Giovanni Traverso, an assistant professor at Brigham and Women’s Hospital, Harvard Medical School, and a visiting scientist in MIT’s Department of Mechanical Engineering is also a senior author of the study. The first author of the paper, which appears in Science, is MIT graduate student Alex Abramson. The research team also includes scientists from the pharmaceutical company Novo Nordisk.
According to MIT, the tip of the needle is made of nearly 100 per cent compressed, freeze-dried insulin, using the same process used to form medicine tablets. The shaft of the needle, which does not enter the stomach wall, is made from another biodegradable material.
Within the capsule, the needle is attached to a compressed spring that is held in place by a disk made of sugar. When the capsule is swallowed, water in the stomach dissolves the sugar disk, releasing the spring and injecting the needle into the stomach wall.
The stomach wall has no pain receptors, so the researchers believe that patients would not be able to feel the injection.

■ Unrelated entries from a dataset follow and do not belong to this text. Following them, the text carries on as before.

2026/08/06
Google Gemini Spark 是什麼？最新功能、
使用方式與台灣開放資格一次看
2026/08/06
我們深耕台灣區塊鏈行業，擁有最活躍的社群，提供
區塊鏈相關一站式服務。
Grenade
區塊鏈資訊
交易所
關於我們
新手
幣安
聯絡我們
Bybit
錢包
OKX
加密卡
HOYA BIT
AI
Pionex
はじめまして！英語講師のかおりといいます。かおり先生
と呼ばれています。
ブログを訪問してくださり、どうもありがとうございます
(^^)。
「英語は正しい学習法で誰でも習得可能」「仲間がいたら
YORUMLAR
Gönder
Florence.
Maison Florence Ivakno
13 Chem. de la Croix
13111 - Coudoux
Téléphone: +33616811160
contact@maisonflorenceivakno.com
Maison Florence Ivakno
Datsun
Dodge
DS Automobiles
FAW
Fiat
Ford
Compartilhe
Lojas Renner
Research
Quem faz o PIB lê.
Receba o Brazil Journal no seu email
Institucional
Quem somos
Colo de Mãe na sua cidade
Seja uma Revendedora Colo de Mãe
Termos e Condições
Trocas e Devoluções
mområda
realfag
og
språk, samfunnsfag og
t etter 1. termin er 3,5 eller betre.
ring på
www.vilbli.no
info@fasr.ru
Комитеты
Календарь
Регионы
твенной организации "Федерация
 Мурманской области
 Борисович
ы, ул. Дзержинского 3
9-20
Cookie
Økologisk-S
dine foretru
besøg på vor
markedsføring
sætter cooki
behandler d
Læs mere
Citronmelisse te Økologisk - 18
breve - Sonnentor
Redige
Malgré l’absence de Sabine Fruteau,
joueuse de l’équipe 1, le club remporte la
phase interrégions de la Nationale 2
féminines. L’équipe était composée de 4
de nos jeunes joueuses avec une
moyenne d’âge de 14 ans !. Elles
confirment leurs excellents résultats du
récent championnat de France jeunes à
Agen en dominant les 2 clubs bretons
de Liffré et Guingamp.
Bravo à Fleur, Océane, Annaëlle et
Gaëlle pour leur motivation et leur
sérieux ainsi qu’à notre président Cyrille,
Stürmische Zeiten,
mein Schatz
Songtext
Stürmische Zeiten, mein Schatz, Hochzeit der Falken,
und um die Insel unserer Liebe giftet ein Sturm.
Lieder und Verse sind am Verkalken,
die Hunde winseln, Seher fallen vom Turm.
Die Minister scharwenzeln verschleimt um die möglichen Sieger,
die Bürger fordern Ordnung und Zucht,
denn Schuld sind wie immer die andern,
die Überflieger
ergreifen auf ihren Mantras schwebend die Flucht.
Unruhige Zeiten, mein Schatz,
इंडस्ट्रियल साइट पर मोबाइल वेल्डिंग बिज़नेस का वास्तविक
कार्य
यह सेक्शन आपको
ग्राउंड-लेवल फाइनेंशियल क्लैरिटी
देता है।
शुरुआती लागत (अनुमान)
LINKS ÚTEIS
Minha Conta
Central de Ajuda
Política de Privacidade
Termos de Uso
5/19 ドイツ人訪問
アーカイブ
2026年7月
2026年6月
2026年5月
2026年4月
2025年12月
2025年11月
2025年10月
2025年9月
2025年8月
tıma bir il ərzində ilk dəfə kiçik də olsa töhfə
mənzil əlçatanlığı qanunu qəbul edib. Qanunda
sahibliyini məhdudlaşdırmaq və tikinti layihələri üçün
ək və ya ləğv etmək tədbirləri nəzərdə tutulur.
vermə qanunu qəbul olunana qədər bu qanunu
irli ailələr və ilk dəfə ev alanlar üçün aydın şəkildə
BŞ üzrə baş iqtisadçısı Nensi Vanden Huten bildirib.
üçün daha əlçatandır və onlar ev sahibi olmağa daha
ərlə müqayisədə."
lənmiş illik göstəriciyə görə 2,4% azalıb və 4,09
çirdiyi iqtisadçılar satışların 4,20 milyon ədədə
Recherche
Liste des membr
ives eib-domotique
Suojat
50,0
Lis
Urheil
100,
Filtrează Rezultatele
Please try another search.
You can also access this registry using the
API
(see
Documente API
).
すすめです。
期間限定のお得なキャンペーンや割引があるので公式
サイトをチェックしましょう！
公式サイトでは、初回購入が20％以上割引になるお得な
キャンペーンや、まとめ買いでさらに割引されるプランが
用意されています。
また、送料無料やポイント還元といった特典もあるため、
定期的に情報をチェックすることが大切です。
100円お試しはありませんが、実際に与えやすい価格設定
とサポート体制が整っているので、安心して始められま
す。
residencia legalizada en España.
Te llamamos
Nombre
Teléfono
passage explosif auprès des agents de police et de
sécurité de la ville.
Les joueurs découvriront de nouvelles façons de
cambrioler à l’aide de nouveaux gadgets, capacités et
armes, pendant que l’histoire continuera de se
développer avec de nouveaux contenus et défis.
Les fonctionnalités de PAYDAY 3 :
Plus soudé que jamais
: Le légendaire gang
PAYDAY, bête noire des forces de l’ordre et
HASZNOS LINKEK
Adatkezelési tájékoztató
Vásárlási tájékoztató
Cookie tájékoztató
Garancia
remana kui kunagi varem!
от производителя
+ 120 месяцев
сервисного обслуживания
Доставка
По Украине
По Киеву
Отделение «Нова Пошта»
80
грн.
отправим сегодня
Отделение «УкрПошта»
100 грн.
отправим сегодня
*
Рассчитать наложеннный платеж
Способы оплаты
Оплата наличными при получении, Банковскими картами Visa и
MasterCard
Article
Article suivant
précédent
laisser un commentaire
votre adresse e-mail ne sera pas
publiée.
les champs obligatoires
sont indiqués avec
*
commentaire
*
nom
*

To ensure that the drug is injected into the stomach wall, the researchers designed their system so that no matter how the capsule lands in the stomach, it can orient itself so the needle is in contact with the stomach lining.
“As soon as you take it, you want the system to self-right so that you can ensure contact with the tissue,” Traverso said.
Once the tip of the needle is injected into the stomach wall, the insulin dissolves at a rate that can be controlled by the researchers as the capsule is prepared. In this study, it took about an hour for all of the insulin to be fully released into the bloodstream.
In tests in pigs, the researchers showed that they could deliver up to 300 micrograms of insulin. More recently, they have been able to increase the dose to 5 milligrams, which is comparable to the amount that a patient with type 1 diabetes would need to inject.
After the self-righting capsule releases its contents, it can pass through the digestive system. The researchers found no adverse effects from the capsule, which is made from biodegradable polymer and stainless steel components.
The MIT team is now continuing to work with Novo Nordisk to further develop the technology and optimise the manufacturing process for the self-righting capsule devices.